MUTLU AİLE=MUTLU ÇOCUK
İlk merak ettiğimiz annesi oldu. Nasıl bir kadın tarafından yetiştirilmişti? Seben, “Bir kere çok mutlu bir kadın tarafından büyütüldüm. Onun etkisi şüphesizdir. Çok güzel bir çocukluk geçirdim ben. Babaannenim kardeşleri, anneannemin kardeşleri, büyük bir aile şeklindeydik. Çekirdek aile yaşıyorduk ama haftanın 2-3 günü anneanneler, dedelerle birlikteydik. Ben sekiz aylıkken serebral palsi teşhisi konmuş bana. Ondan sonrasında da güzel ama çok zor bir maraton başladı. Çok soru soran, meraklı, herkese illallah dedirten bir çocuktum ve hala da öyleyim sanırım. Ailem kendi zekamın farkına varmamı çok güzel deklare etti bana. Bunu bana öyle güzel empoze ettiler ki, ‘Senin bedeninden çok aklına ihtiyacın var ve aklını çalıştırdığın sürece bedensel yetisizliklerin senin için çok küçülecek, önemsizleşecek’ diye… O yüzden hep araştıran bir çocuk oldum. Kendi tedavimle ilgili de çok azimli ve gayretliydim. Bana bir hareketi ‘5 kez yap’ derlerdi, ben 15 kere yapardım. Çünkü okula gitmeyi çok istiyordum. Bir an önce hayata karışmak istiyordum. Dışarıda neler oluyor hep merak ederdim.”

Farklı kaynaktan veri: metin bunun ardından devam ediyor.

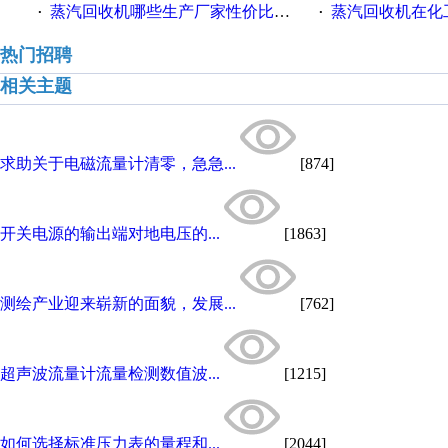
蒸汽回收机哪些生产厂家性价比高一些
蒸汽回收机在化
·
·
热门招聘
相关主题
求助关于电磁流量计清零，急急...
[874]
开关电源的输出端对地电压的...
[1863]
测绘产业迎来崭新的面貌，发展...
[762]
超声波流量计流量检测数值波...
[1215]
如何选择标准压力表的量程和...
[2044]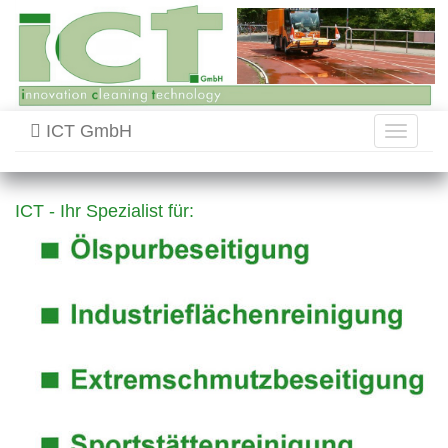
ICT GmbH
Toggle
navigati
ICT - Ihr Spezialist für: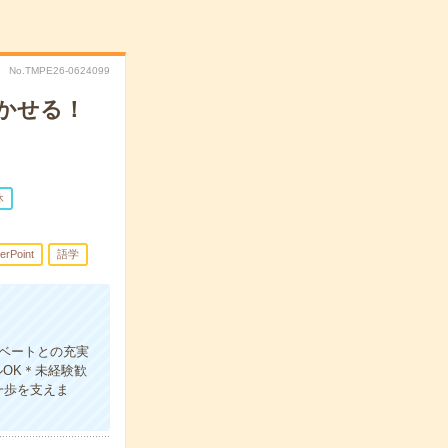
No.TMPE26-0624099
活かせる！
休
erPoint
語学
ベートとの充実
ルOK＊未経験歓
一歩を支えま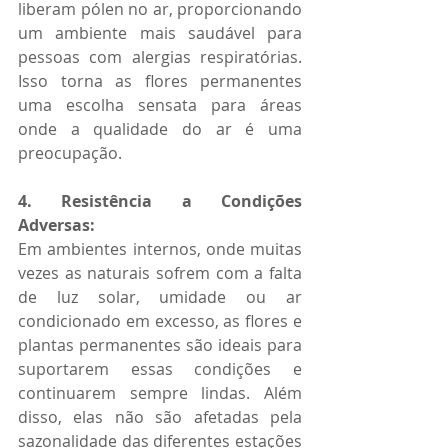
liberam pólen no ar, proporcionando 
um ambiente mais saudável para 
pessoas com alergias respiratórias. 
Isso torna as flores permanentes 
uma escolha sensata para áreas 
onde a qualidade do ar é uma 
preocupação.
4. Resistência a Condições 
Adversas:
Em ambientes internos, onde muitas 
vezes as naturais sofrem com a falta 
de luz solar, umidade ou ar 
condicionado em excesso, as flores e 
plantas permanentes são ideais para 
suportarem essas condições e 
continuarem sempre lindas. Além 
disso, elas não são afetadas pela 
sazonalidade das diferentes estações 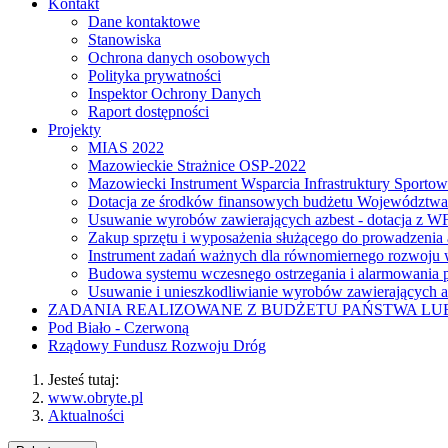
Kontakt
Dane kontaktowe
Stanowiska
Ochrona danych osobowych
Polityka prywatności
Inspektor Ochrony Danych
Raport dostępności
Projekty
MIAS 2022
Mazowieckie Strażnice OSP-2022
Mazowiecki Instrument Wsparcia Infrastruktury Sporto
Dotacja ze środków finansowych budżetu Województw
Usuwanie wyrobów zawierających azbest - dotacja z
Zakup sprzętu i wyposażenia służącego do prowadzenia
Instrument zadań ważnych dla równomiernego rozwoj
Budowa systemu wczesnego ostrzegania i alarmowania p
Usuwanie i unieszkodliwianie wyrobów zawierających a
ZADANIA REALIZOWANE Z BUDŻETU PAŃSTWA L
Pod Biało - Czerwoną
Rządowy Fundusz Rozwoju Dróg
Jesteś tutaj:
www.obryte.pl
Aktualności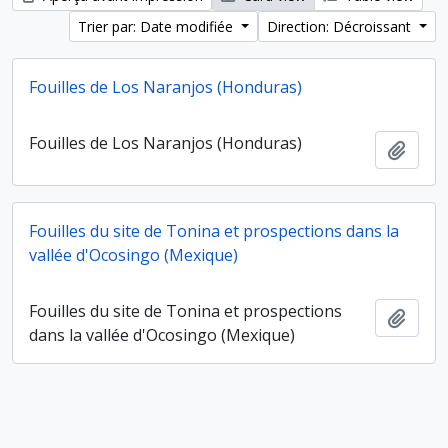
Trier par: Date modifiée
Direction: Décroissant
Fouilles de Los Naranjos (Honduras)
Fouilles de Los Naranjos (Honduras)
Ajout
Fouilles du site de Tonina et prospections dans la
vallée d'Ocosingo (Mexique)
Fouilles du site de Tonina et prospections
Ajout
dans la vallée d'Ocosingo (Mexique)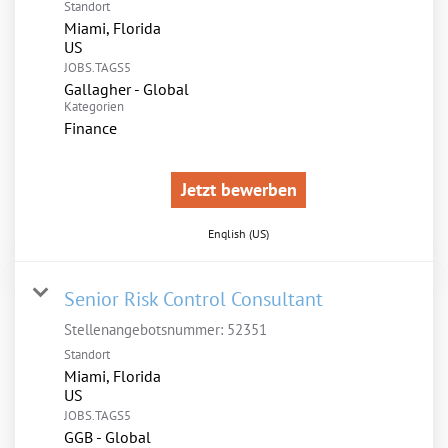
Standort
Miami, Florida
JOBS.TAGS5
Gallagher - Global
Kategorien
Finance
Jetzt bewerben
English (US)
Senior Risk Control Consultant
Stellenangebotsnummer:
52351
Standort
Miami, Florida
JOBS.TAGS5
GGB - Global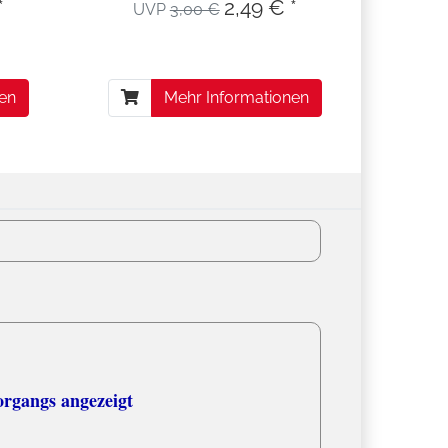
*
2,49 € *
UVP
3,00 €
nen
Mehr Informationen
organgs angezeigt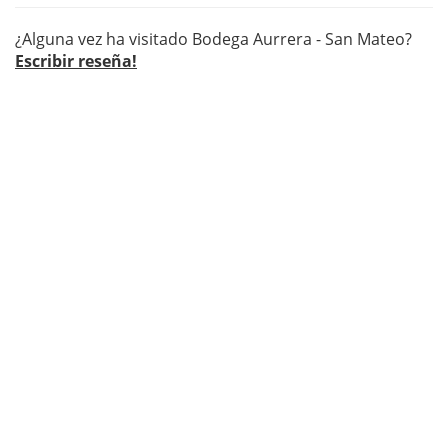
¿Alguna vez ha visitado Bodega Aurrera - San Mateo?
Escribir reseña!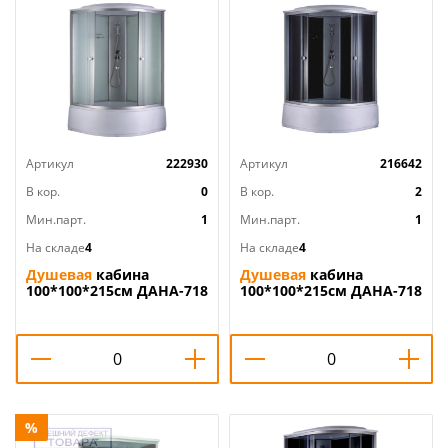
Артикул
222930
Артикул
216642
В кор.
0
В кор.
2
Мин.парт.
1
Мин.парт.
1
На складе
4
На складе
4
Душевая
кабина
Душевая
кабина
100*100*215см ДАНА-718
100*100*215см ДАНА-718
W белая, выс. поддон,
В черная, выс. поддон,
1/1
1/1
%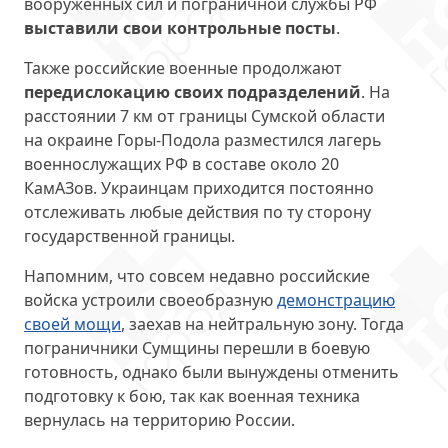
вооруженных сил и пограничной службы РФ
выставили свои контрольные посты
.
Также российские военные продолжают
передислокацию своих подразделений
. На
расстоянии 7 км от границы Сумской области
на окраине Горы-Подола разместился лагерь
военнослужащих РФ в составе около 20
КамАЗов. Украинцам приходится постоянно
отслеживать любые действия по ту сторону
государственной границы.
Напомним, что совсем недавно российские
войска устроили своеобразную
демонстрацию
своей мощи
, заехав на нейтральную зону. Тогда
пограничники Сумщины перешли в боевую
готовность, однако были вынуждены отменить
подготовку к бою, так как военная техника
вернулась на территорию России.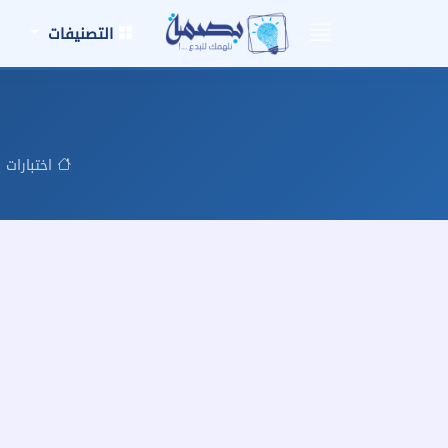
التصنيفات
اختبارات 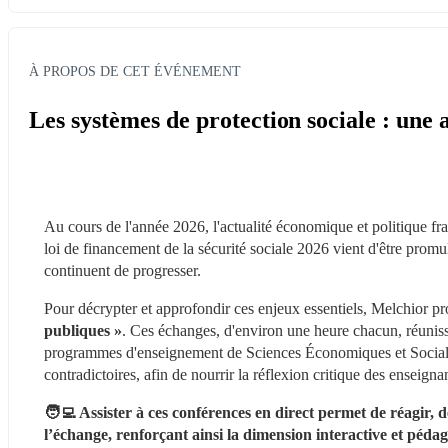
À PROPOS DE CET ÉVÉNEMENT
Les systèmes de protection sociale : un
Au cours de l'année 2026, l'actualité économique et politique fr
loi de financement de la sécurité sociale 2026 vient d'être promulgu
continuent de progresser.
Pour décrypter et approfondir ces enjeux essentiels, Melchior p
publiques »
. Ces échanges, d'environ une heure chacun, réunissen
programmes d'enseignement de Sciences Économiques et Sociales.
contradictoires, afin de nourrir la réflexion critique des enseig
🧑‍💻 Assister à ces conférences en direct permet de réagir, 
l’échange, renforçant ainsi la dimension interactive et péda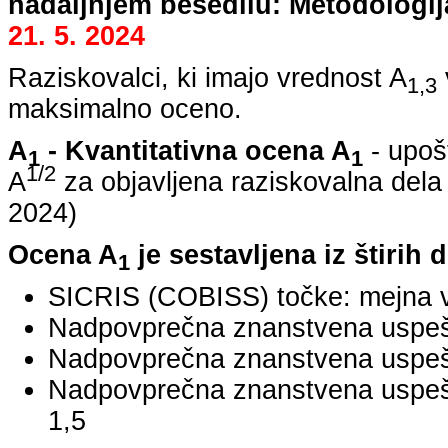
nadaljnjem besedilu: Metodologij
21. 5. 2024
Raziskovalci, ki imajo vrednost A
1,3
maksimalno oceno.
A
- Kvantitativna ocena A
- upoš
1
1
1/2
A
za objavljena raziskovalna dela
2024
)
Ocena A
je sestavljena iz štirih 
1
SICRIS (COBISS) točke: mejna v
Nadpovprečna znanstvena uspešno
Nadpovprečna znanstvena uspešn
Nadpovprečna znanstvena uspe
1,5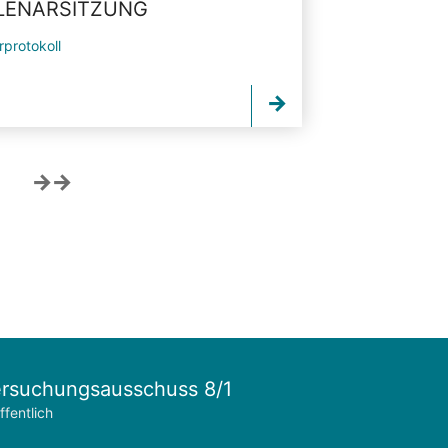
PLENARSITZUNG
rprotokoll
rsuchungsausschuss 8/1
ffentlich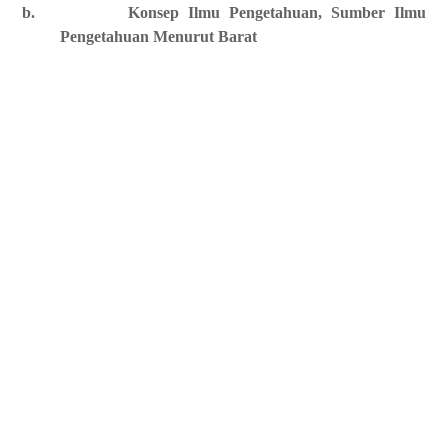
b.
Konsep Ilmu Pengetahuan, Sumber Ilmu
Pengetahuan Menurut Barat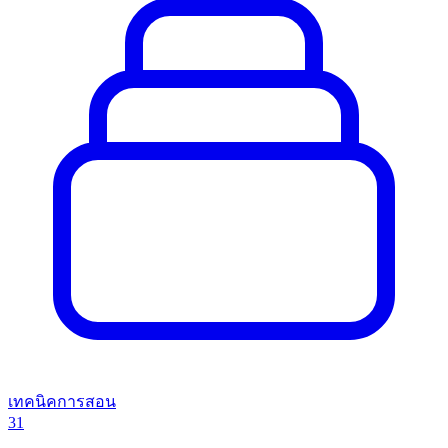
เทคนิคการสอน
31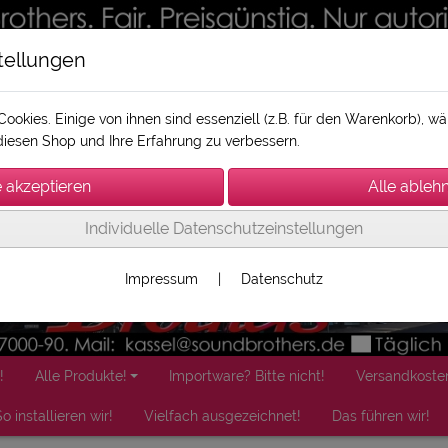
tellungen
ookies. Einige von ihnen sind essenziell (z.B. für den Warenkorb), 
iesen Shop und Ihre Erfahrung zu verbessern.
Individuelle Datenschutzeinstellungen
Impressum
|
Datenschutz
!
Alle Produkte!
Importware? Bitte nicht!
Versandkoste
o installieren wir!
Vielfach ausgezeichnet!
Das führen wir!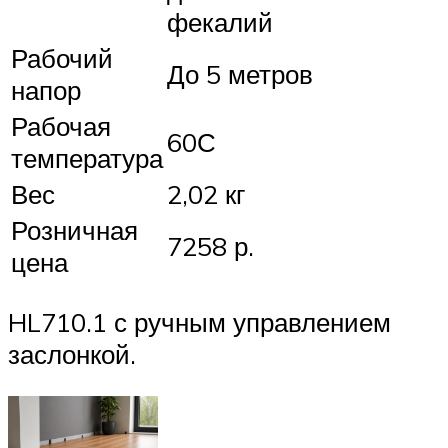
фекалий
Рабочий
До 5 метров
напор
Рабочая
60С
температура
Вес
2,02 кг
Розничная
7258 р.
цена
HL710.1 с ручным управлением
заслонкой.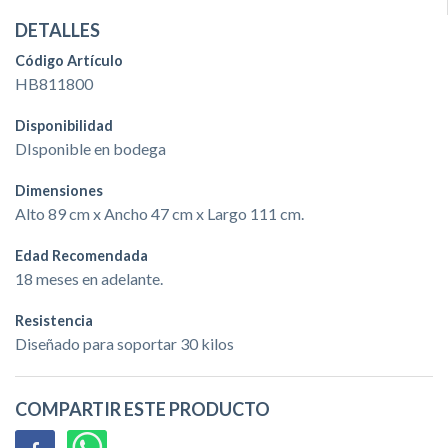
DETALLES
Código Artículo
HB811800
Disponibilidad
DIsponible en bodega
Dimensiones
Alto 89 cm x Ancho 47 cm x Largo 111 cm.
Edad Recomendada
18 meses en adelante.
Resistencia
Diseñado para soportar 30 kilos
COMPARTIR ESTE PRODUCTO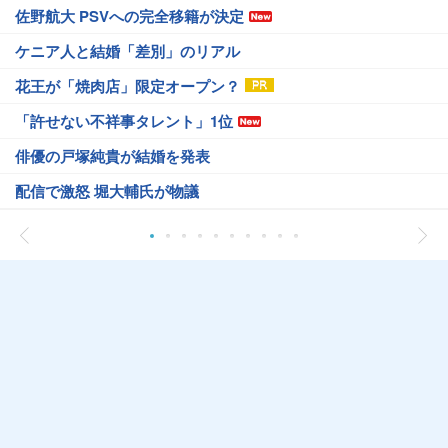
佐野航大 PSVへの完全移籍が決定
ケニア人と結婚「差別」のリアル
花王が「焼肉店」限定オープン？
「許せない不祥事タレント」1位
俳優の戸塚純貴が結婚を発表
配信で激怒 堀大輔氏が物議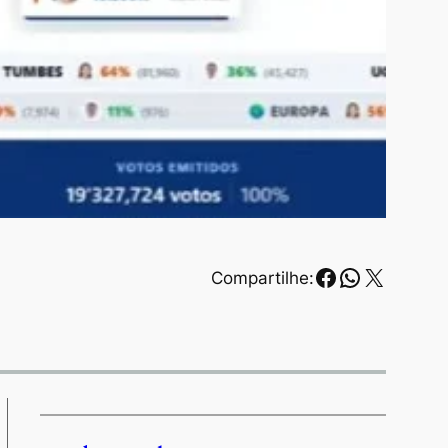
Facebook
WhatsAp
X
Compartilhe: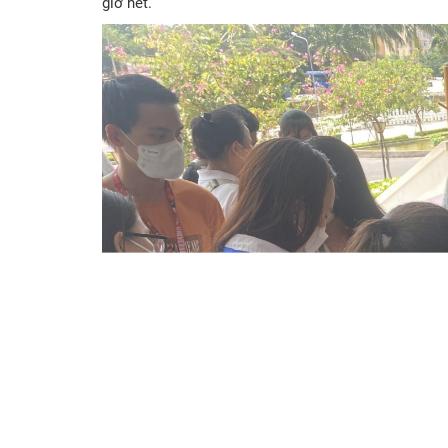
giờ hết.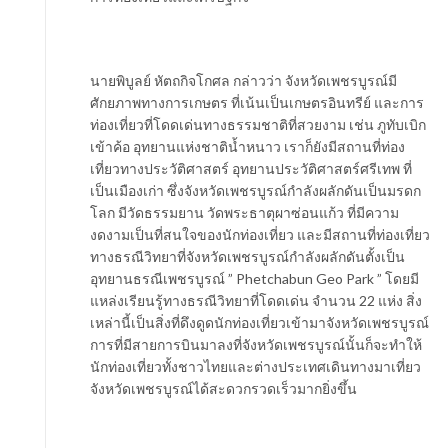
นายพิบูลย์ หัตถกิจโกศล กล่าวว่า จังหวัดเพชรบูรณ์มี
ศักยภาพทางการเกษตร ที่เน้นเป็นเกษตรอินทรีย์ และการ
ท่องเที่ยวที่โดดเด่นทางธรรมชาติที่สวยงาม เช่น ภูทับเบิก
เข้าค้อ อุทยานแห่งชาติน้ำหนาว เราก็ยังมีสถานที่ท่อง
เที่ยวทางประวัติศาสตร์ อุทยานประวัติศาสตร์ศรีเทพ ที่
เป็นเมืองเก่า ซึ่งจังหวัดเพชรบูรณ์กำลังผลักดันเป็นมรดก
โลก มีวัดธรรมยาน วัดพระธาตุผาซ่อนแก้ว ที่มีความ
งดงามเป็นที่สนใจของนักท่องเที่ยว และมีสถานที่ท่องเที่ยว
ทางธรณีวิทยาที่จังหวัดเพชรบูรณ์กำลังผลักดันตั้งเป็น
อุทยานธรณีเพชรบูรณ์ ” Phetchabun Geo Park ” โดยมี
แหล่งเรียนรู้ทางธรณีวิทยาที่โดดเด่น จำนวน 22 แห่ง สิ่ง
เหล่านี้เป็นสิ่งที่ดึงดูดนักท่องเที่ยวเข้ามาจังหวัดเพชรบูรณ์
การที่มีสายการบินมาลงที่จังหวัดเพชรบูรณ์นั้นก็จะทำให้
นักท่องเที่ยวทั้งชาวไทยและต่างประเทศเดินทางมาเที่ยว
จังหวัดเพชรบูรณ์ได้สะดวกรวดเร็วมากยิ่งขึ้น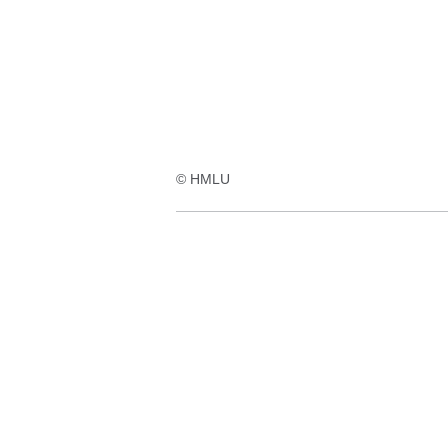
© HMLU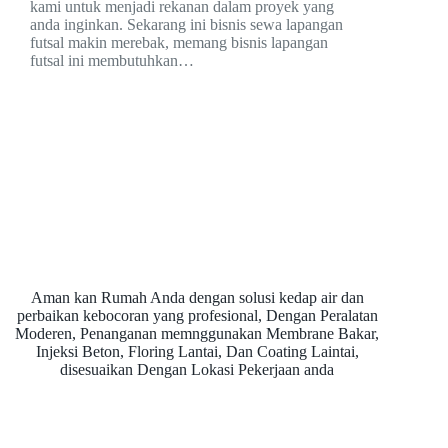
kami untuk menjadi rekanan dalam proyek yang
anda inginkan. Sekarang ini bisnis sewa lapangan
futsal makin merebak, memang bisnis lapangan
futsal ini membutuhkan…
Aman kan Rumah Anda dengan solusi kedap air dan
perbaikan kebocoran yang profesional, Dengan Peralatan
Moderen, Penanganan memnggunakan Membrane Bakar,
Injeksi Beton, Floring Lantai, Dan Coating Laintai,
disesuaikan Dengan Lokasi Pekerjaan anda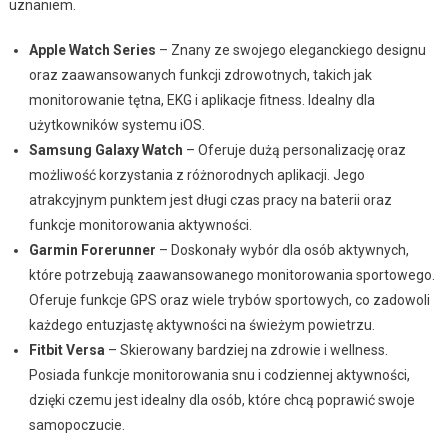
uznaniem.
Apple Watch Series
– Znany ze swojego eleganckiego designu
oraz zaawansowanych funkcji zdrowotnych, takich jak
monitorowanie tętna, EKG i aplikacje fitness. Idealny dla
użytkowników systemu iOS.
Samsung Galaxy Watch
– Oferuje dużą personalizację oraz
możliwość korzystania z różnorodnych aplikacji. Jego
atrakcyjnym punktem jest długi czas pracy na baterii oraz
funkcje monitorowania aktywności.
Garmin Forerunner
– Doskonały wybór dla osób aktywnych,
które potrzebują zaawansowanego monitorowania sportowego.
Oferuje funkcje GPS oraz wiele trybów sportowych, co zadowoli
każdego entuzjastę aktywności na świeżym powietrzu.
Fitbit Versa
– Skierowany bardziej na zdrowie i wellness.
Posiada funkcje monitorowania snu i codziennej aktywności,
dzięki czemu jest idealny dla osób, które chcą poprawić swoje
samopoczucie.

HAYATIMIZA DOKUNAN İNSANLAR...
Hayat ona iyi insanlarla karşılaşma lüksünü neyse ki ilkokul döneminde de sunmaktan kaçınmamış. Okul kayıtı sorunlu bir süreç olsa ve dönemin hatırı sayılır okullarından bazıları işi, “Bu çocuğu alırsak prestijimiz bozulur” demeye kadar vardırsalar da, başladığı devlet okulunda, “Hayatımın üçüncü önemli kadını ile tanıştım” dediği bir öğretmeni olmuş (diğer ikisi annesi ve babaannesinin ablası). Seben ilkokul günlerini şöyle anlatıyor: “Çok şanslıydım ki çok mükemmel bir ilkokul öğretmenim vardı: Handan Yenigün. Handan Hoca sınıfla benim ilişkimi kurmamı bana bıraktı hep. Bir yandan da bütün sınıfa benim eksik yanlarımı değil, yapabilir olduğum yanlarımı anlattı. Hep o yönlerimi ortaya çıkarttı. İlkokul hayatım çok güzel geçti. Aynı okulda sekiz yıl eğitim gördüm. Öğretmenlerim hep bana göre sınav yöntemleri geliştirdiler, okuyabilmem için her türlü imkanı sağladılar. Lise biraz sıkıntılıydı. Liseye giriş sınavında yanımdaki işaretçi sıralamayı kaydırdığı için normalde Galatasaray’ı kazanmam gerekirken hiçbir yeri kazanamadım. Notlar bir geldi 25’te 25 Türkçe, gerisi sıfır! Hukuksal yolları aradık ama ‘Kazanırsınız fakat süreç uzun sürer, o zamana kadar bu çocuk liseyi bitirir’ dediler. Ben de bir süper liseye yazıldım ama benim lisemde sözel bölüm açılmadı. Ben sözel okumak istiyordum. Çünkü üniversite için aklımda basın yayın ya da felsefe vardı.”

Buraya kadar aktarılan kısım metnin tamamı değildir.